In the garden, it is possible to see the world full of all the wealth anyone could possibly desire.
What is wealth? Is it dollars in a bank account? No, that’s just commerce. Unfortunately, most people become sucked into the dollar-hoarding game at a young age, and continue exponentially increasing their need for more dollars by trying to “improve” their lives as they become more successful. As income increases, perceived needs increase. I’ve met many people with large incomes who have no free time and every dollar committed to the creditors before it’s even earned. It’s as though many people feel they can never have enough. Some very wealthy people operate from a poverty mentality, always seeing life out of balance.
In the garden, you can always have enough. Everything is equal, and you can make something out of nothing.
You can make food out of dirt, water, and seeds. You can make physical health from eating your own whole food, and you can make mental health out of sunshine. Then, you can make healthier soil out of the waste from the food and flowers you grow, so you can grow more! You can potentially close all the little leaks in your financial lifeboat and not worry about how to sink or swim. You can strive to be whole.
The garden demonstrates life as a circle instead of a hierarchy. There’s no ladder to climb, only seasons and inter-related systems that renew their own energy.
I’m nowhere near being self-sufficient and living sustainably, I’ll admit it. It seems to me an excellent goal to strive towards, though. Every time I close a little gap by eliminating some consumption or waste, I move closer to this goal. Recognizing consumption and waste, recognizing the “easy” things that end in dissatisfaction and recognizing what wealth really is requires awareness and honesty.
Wealth is time.
Giving up things creates more free time.
And free time in the garden is an opportunity to enter your own alternative universe.
I’ve been thinking about this since reading Shamanic Gardening, because the author says over and over to give thanks. For a bitter crusty woman like me, giving thanks sticks in my craw (only bitter crusty women have craws, you know) because giving thanks implies a receiver of thanks. So who would that receiver be? I hate simple answers, and I’m telling you right now not to give me one. The powerful forces in the universe aren’t jealous patriarchs like Yahweh or progeny-cannibalizing Lotharios like Zeus. They are unnamable, impersonal, and without consciousness. They aren’t “they” and they don’t care if you give thanks.
But the cognitive change that takes place by the practice of giving thanks is the perfect antidote to poverty mentality. I don’t give thanks to any anthropomorphic character in my imagination. I’ve begun practicing looking at all my privileges, gifts, and good fortunes. This practice might seem laughable if you saw my kitchen ceiling, my handbag, or my paycheck. Or the leak in my basement. Or the absence of family photos on my wall. I could really go on and on about what I don’t have; most of us could. But looking at what you lack is like looking into an abyss, and when you look into the abyss, the abyss also looks into you.

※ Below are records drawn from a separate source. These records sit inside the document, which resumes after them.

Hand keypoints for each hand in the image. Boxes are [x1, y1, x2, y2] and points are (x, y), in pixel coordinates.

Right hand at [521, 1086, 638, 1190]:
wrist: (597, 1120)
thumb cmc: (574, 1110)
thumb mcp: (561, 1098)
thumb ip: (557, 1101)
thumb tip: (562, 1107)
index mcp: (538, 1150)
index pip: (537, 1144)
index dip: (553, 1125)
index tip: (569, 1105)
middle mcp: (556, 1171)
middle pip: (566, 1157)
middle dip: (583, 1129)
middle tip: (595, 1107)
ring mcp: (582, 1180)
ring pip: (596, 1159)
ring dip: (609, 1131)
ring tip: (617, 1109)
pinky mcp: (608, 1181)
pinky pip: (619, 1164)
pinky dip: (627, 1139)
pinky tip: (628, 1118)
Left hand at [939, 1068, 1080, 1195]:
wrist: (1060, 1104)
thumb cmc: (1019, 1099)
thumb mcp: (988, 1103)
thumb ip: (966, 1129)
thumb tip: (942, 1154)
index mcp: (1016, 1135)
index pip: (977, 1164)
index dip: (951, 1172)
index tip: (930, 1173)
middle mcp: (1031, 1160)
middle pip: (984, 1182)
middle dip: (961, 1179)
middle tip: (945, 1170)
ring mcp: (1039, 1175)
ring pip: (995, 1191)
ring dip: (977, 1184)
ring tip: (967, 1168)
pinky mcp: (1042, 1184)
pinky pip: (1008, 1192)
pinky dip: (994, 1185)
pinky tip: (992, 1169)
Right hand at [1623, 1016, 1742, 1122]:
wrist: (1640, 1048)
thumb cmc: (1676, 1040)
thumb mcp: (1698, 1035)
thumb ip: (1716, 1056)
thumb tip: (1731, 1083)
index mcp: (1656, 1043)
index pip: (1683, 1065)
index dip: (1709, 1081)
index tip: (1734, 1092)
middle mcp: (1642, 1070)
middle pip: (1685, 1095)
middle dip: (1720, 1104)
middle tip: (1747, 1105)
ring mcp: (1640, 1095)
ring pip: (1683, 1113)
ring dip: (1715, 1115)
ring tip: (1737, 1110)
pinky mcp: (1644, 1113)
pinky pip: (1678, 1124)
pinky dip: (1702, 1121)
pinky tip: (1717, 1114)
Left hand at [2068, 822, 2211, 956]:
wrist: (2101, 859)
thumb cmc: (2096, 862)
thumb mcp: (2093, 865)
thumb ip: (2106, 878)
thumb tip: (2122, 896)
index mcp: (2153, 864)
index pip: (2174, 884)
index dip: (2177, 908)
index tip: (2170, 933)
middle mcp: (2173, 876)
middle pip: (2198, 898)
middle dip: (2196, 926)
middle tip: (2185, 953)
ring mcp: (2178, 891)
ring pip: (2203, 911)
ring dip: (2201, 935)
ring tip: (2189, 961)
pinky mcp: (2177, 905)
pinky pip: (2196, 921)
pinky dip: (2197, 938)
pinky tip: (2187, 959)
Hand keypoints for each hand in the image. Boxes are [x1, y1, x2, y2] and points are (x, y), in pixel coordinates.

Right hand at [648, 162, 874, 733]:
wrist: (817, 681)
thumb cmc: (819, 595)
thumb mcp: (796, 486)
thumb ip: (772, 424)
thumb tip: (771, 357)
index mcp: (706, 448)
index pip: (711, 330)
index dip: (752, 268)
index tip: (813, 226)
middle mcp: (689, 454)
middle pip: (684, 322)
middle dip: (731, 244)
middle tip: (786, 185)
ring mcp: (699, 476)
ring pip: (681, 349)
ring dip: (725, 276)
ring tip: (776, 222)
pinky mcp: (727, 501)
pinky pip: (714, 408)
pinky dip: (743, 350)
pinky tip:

Better to look into the garden, where wealth is tangible.
The earth sustains human life. We’re part of the earth. We have everything we need. If you have anyone or anything in your life that you love, you have everything you need. Money might give you more time for what you love, but ultimately, focusing on the commerce of it all is a trap.
Ignore the money. Follow the love.
I have immense good fortune. I’m not supposed to be lucky; I’m a Firehorse. But today, tonight, the evening before Valentine’s Day, I am overcome with my bountiful good fortune.
I have a partner I can talk to about anything. Anything. I have a wealth of memories and experiences from my travels and experiments in life that rival any great novel. I haven’t tip-toed through life; I’ve gotten very dirty. I’ve survived without the things most people require for sustenance, kind of like a bromeliad or a succulent. Or maybe I’m just a weed. I have things and people I love deeply, although I wasn’t born to them. I have First World privileges. I have hot and cold running water. I have enough free time to write my nascent thoughts. I can read. I can draw. I can seduce and nurture and fight. I am incredibly rich.
Oh I have lost so much, and ruined so much. I could look at what I lack and forever fall into the abyss – couldn’t you?
Or I could choose to give thanks and see my riches in the compost, treasures in the trodden soil, wealth in the dirt I will return to when I die.